Ivan Geshev presenting his civic movement on Facebook
Photo: Facebook/ Ivan Geshev

Justice for Bulgaria is the name of the newest in the long line of “civic movements” emerging on the political stage in this country. Its creation was announced by former prosecutor general Ivan Geshev in a live stream on Facebook.

It is not a party yet because Geshev has not been dismissed from the position as yet, and hence does not have the right to be involved in politics. The aim of the movement will be “an independent judiciary protected from criminal political encroachments”, and its motto – “God, fatherland, family”, the former prosecutor general said. In his motives for creating the movement Geshev stated that “nobody is thinking of Bulgaria or the people any more” and that “this cannot be tolerated any longer” because “our children won’t stay here”. Ivan Geshev stated he owes answers to all questions coming from the public, and that he will give the answers to them during a series of personal meetings around the country.
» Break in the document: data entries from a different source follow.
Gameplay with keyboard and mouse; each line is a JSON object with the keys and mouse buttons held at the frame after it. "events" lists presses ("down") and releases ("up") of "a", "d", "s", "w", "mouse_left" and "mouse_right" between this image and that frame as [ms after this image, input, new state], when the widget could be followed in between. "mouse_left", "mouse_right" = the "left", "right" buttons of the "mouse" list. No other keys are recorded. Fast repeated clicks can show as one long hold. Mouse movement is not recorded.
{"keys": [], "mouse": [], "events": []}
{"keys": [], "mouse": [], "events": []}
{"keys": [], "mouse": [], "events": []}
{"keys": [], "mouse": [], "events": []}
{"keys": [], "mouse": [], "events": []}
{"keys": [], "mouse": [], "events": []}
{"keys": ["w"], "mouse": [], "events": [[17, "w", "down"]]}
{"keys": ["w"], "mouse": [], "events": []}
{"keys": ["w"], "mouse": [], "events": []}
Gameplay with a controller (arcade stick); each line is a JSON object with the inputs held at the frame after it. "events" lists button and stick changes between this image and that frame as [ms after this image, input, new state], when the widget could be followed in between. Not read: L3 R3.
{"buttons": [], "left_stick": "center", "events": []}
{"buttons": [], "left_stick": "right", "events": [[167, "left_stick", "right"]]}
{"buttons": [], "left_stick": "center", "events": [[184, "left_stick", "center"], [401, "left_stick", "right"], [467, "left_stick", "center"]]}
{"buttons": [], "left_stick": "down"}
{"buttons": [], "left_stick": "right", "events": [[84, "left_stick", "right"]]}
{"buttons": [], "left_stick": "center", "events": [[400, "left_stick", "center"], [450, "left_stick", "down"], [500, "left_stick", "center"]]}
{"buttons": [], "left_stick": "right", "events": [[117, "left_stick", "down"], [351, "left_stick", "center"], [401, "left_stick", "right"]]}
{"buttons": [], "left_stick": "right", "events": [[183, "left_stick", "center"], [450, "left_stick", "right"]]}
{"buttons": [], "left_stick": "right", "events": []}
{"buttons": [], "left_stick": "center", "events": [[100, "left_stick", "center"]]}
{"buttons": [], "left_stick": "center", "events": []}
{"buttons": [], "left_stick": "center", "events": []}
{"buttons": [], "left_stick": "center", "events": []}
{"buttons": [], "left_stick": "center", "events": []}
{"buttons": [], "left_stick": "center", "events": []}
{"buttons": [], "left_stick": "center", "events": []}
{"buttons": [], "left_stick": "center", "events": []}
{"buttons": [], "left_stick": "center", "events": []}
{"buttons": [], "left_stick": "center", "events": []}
“It will be a civic association, patriotic, based on Christian ethics and the traditional Bulgarian family values,” said Ivan Geshev, and went on that once his resignation is accepted all people need to stand together in the name of “conservative values”. “It is high time a genuinely Bulgarian project was put in place, not a project of the embassies which have been manipulating our country,” Geshev said and went on that what matters to him most is the “direct contact with the people”, and that the ruling class has always wanted to restrict the rights of the citizens but that “Bulgaria has never been in the humiliating position it is in now.” Ivan Geshev also called the National Assembly “a safe haven for criminals with immunity” where “some got themselves whitewashed, while others saw their way to grabbing hold of power”. That is why it will be Justice for Bulgaria’s aim to restore the majority voting system and justice which Geshev says has been trampled underfoot by the criminal model of governance. Bulgarians should have a sense of national pride, they should be confident that Europe is working for the fatherland, and not for the underhand dealings of the euro-bureaucrats, the former prosecutor general said. Asked, on Facebook, about high-profile court cases, like Barcelonagateand why work on it is being resumed at this precise moment in time, Geshev admitted there was a widespread public sentiment that this, and some other cases have been delayed:

“Justice is a difficult and complex process, and not just in Bulgaria but throughout the EU the important cases drag on for years,” Ivan Geshev said.

“Work on all of them has been active and, it is perhaps now time for a countdown. I would like to remind the public that it is the security services and the Interior Ministry that solve crimes, inform the prosecutor’s office which then files the indictment in court, where the perpetrators can be sentenced. If the Interior Ministry or the services do not solve a crime, the prosecutor’s office cannot do its job, and the court cannot sentence the individual in question for a given act. So why then did people like Kiril Petkov, Hristo Ivanov and others around them keep harping on about the house in Barcelona, the drawers and Boyko Borissov for months but are now asking the question: why now? That shows lack of principle, it shows they are only interested in power.”

Asked whether he is linked to fugitive businessman Vassil Bojkov and whether he might sponsor Geshev’s future party, the former prosecutor general said this was not true. The link, he said, to the abovementioned businessman was connected with the fact that while he was prosecutor general, 19 charges were brought against him. Ivan Geshev added that the people he will be relying on, if he decides to set up a party, are the Bulgarian citizens who are disgusted by politics and who believe the direction has been lost long ago, but who want to live in Bulgaria with their children.

Ivan Geshev’s announcement was followed by a host of comments by analysts, while according to an Alpha Research poll, conducted June 20-26, Geshev’s approval rating as a would-be politician stands at 3%, while 82% of the respondents say they would not put their trust in a party led by him.